With the primary weeks away, candidates are sharpening their attacks, ramping up in-person events and preparing to spend the millions of dollars that they have stockpiled. It was opening day for Coney Island’s famed amusement parks, long shuttered during the pandemic, and Andrew Yang — the 2020 presidential candidate who has shifted his personality-driven campaign to the New York City mayoral race — was in his element.
“Coney Island is open for business!” he declared on Friday, pumping his fists as he made his way down a windswept boardwalk. “New York City! Can you feel it?” What it felt like was a campaign event, and Mr. Yang was not the only mayoral candidate to take advantage. Scott M. Stringer, the city comptroller, mingled along the midway, playing games with his family; Kathryn Garcia, the former sanitation commissioner, rode bumper cars and visited small businesses.
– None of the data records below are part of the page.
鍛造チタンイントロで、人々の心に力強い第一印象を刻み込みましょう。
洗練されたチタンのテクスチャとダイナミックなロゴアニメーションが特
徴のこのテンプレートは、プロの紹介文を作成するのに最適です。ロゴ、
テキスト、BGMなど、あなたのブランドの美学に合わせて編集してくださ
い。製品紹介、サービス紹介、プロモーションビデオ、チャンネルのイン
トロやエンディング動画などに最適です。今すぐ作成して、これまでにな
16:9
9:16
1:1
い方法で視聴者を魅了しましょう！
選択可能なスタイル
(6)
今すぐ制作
New York faces immense challenges on the road to recovery from the pandemic. Thousands of deaths, economic devastation, rising violent crime and deep racial and socioeconomic inequality complicate the city’s path forward at every turn, making the upcoming mayor’s race the most consequential city contest in at least two decades. Now, as the city slowly comes back to life amid warmer weather and coronavirus vaccinations, the race is entering a new, increasingly vigorous phase. After months of conducting virtual fund-raisers and participating in an endless round of online mayoral forums, candidates are sharpening their attacks, ramping up their in-person campaign schedules and preparing to spend the millions of dollars that several contenders have stockpiled but few have spent on public advertising.
About 10 weeks before the June 22 Democratic primary that is likely to determine the next mayor, four candidates currently make up the top tier of contenders, according to available polling and interviews with elected officials and party strategists. There is Mr. Yang, the undisputed poll leader; Eric Adams, the Brooklyn borough president; Mr. Stringer; and Maya D. Wiley, a former counsel to Mayor Bill de Blasio and a former MSNBC analyst. But the race appears fluid enough for a candidate to break out late like Mr. de Blasio did in 2013, with many undecided voters only now beginning to consider the race, according to interviews with New York Democrats across the city and some polling data.